REPUBLIKA.CO.ID, Oleh: Prof Dr Haryono Suyono, Ketua Tim Pakar Menteri Desa, PDT, dan Transmigrasi RI.
Arus mudik kali ini sangat menarik. Bukan karena lebih lancar dibanding harapan yang selama bertahun-tahun dirindukan para pejuang dari desa yang terpaksa bekerja keras di kota, tetapi tetap mencintai desanya, nenek moyang, dan kerabatnya yang masih di desa atau telah tiada dikubur di desa namun selalu dikenang dan dengan penuh kasih sayang selalu diziarahi kuburnya.
Dari tahun ke tahun, mudik ke desa mereka melihat perubahan demi perubahan yang sejuk dan selalu dirindukan. Yaitu, kehidupan keluarga bahagia dalam suasana kota tetapi tetap di desa yang makin terwujud, keluarga desa yang hidup layaknya keluarga kota yang serba ada dan bisa dinikmati bersama seluruh anggota keluarganya.
Berdasar laporan keluarga yang baru pulang mudik kepada Pak Haryono--yang tidak sempat mudik karena sebagai sesepuh menampung rekan yang tidak mudik--pemudik melihat sepanjang perjalanan banyak terjadi perubahan yang mengarah pada kenyamanan yang makin tertata.

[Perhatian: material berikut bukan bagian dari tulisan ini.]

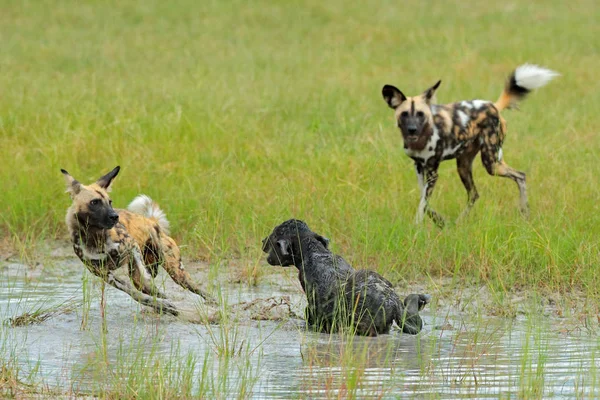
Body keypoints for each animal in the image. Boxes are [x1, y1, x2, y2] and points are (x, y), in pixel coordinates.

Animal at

Tidak dipungkiri kemacetan masih ada, tetapi muncul harapan bahwa hal itu ditangani dengan baik, makin kecil rasa kawatir bahwa keluarga mereka akan terlambat merayakan Idul Fitri bersama keluarga yang menunggunya di kampung halaman.
Rakyat di banyak desa, yang beberapa bulan lalu diajak bersatu bersama keluarga lain agar sawah ladangnya digabung dalam bentuk kerja sama kawasan unggulan antar desa dalam wadah Prukades, mulai ditata bersama investor. Khususnya, dalam penanaman massal bertehnologi tinggi dengan sistem olahan modern, bibit lebih unggul, sistem pemupukan efisien serta pemeliharaan modern. Sehingga, diharapkan menghasilkan produk unggul yang akan langsung dibeli investor tanpa harus menunggu pembeli yang kadang kawatir bahwa produknya terpaksa dijual dengan harga di bawah ongkos produksinya.

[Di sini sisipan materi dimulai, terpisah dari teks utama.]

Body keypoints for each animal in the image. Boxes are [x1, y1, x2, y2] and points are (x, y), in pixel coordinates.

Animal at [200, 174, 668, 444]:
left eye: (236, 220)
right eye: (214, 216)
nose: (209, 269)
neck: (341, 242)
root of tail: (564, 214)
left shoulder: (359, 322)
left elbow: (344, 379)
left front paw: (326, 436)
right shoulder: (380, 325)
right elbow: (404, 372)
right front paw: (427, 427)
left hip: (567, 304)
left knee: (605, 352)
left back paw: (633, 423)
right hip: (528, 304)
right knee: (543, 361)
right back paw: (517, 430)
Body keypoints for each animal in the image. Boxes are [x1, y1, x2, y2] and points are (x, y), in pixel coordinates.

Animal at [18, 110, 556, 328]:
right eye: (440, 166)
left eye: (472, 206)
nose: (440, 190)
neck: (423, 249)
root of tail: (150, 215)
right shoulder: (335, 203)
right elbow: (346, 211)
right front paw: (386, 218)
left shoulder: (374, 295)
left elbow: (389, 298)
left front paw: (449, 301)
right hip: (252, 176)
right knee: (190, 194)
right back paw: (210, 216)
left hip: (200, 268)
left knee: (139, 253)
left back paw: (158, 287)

Para petani merasa bahagia karena sawahnya--berkat jasa Kementerian Desa PDTT yang dipimpin Menteri Eko Putro Sadjojo--termasuk dalam 240 MoU bersama swasta yang sepakat membeli produk langsung dalam kerja sama Prukades yang sedang dikembangkan. Terbayang dalam benaknya bahwa bersama petani, tetangga, dan sahabat lainnya mereka akan muncul sebagai kelompok pemilik sawah, “konglomerat baru”, atau “orang kaya baru” di desa karena produknya mendapat harga lebih baik dibanding harga jual yang mereka alami di masa-masa panen sebelumnya.

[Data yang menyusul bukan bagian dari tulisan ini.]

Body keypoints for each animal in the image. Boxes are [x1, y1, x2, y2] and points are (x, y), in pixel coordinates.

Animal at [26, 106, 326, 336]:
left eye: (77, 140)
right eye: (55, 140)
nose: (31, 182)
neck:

Revolusi pertanian modern di desa tersebut adalah berkat pembangunan besar-besaran dengan dukungan berbagai kementerian dan swasta yang mendapat kesempatan birokrasi. Pemerintah memang memihak pada kepentingan petani yang diharapkan menjadi bagian dari kekuatan keluarga desa yang memiliki kontribusi yang tidak kalah besarnya dibanding keluarga kota yang bekerja di prabrik-pabrik penghasil produk manufaktur yang juga dibutuhkan rakyat.
Keluarga--bukan petani pemilik sawah--memiliki kesempatan dan kreativitas melayanani keluarga “petani kaya baru” yang memiliki daya beli lebih tinggi. Mereka memerlukan pelayanan jasa seperti restoran, hiburan, kegiatan olah raga dan seni serta kenikmatan fasilitas lain pada hari libur atau berkumpul bersama keluarganya seperti layaknya “orang kaya baru” yang memerlukan kenikmatan yang belum pernah dialaminya seperti keluarga kota. Semoga muncul prakarsa haru menampung permintaan yang bakal meluap teresbut. Amin.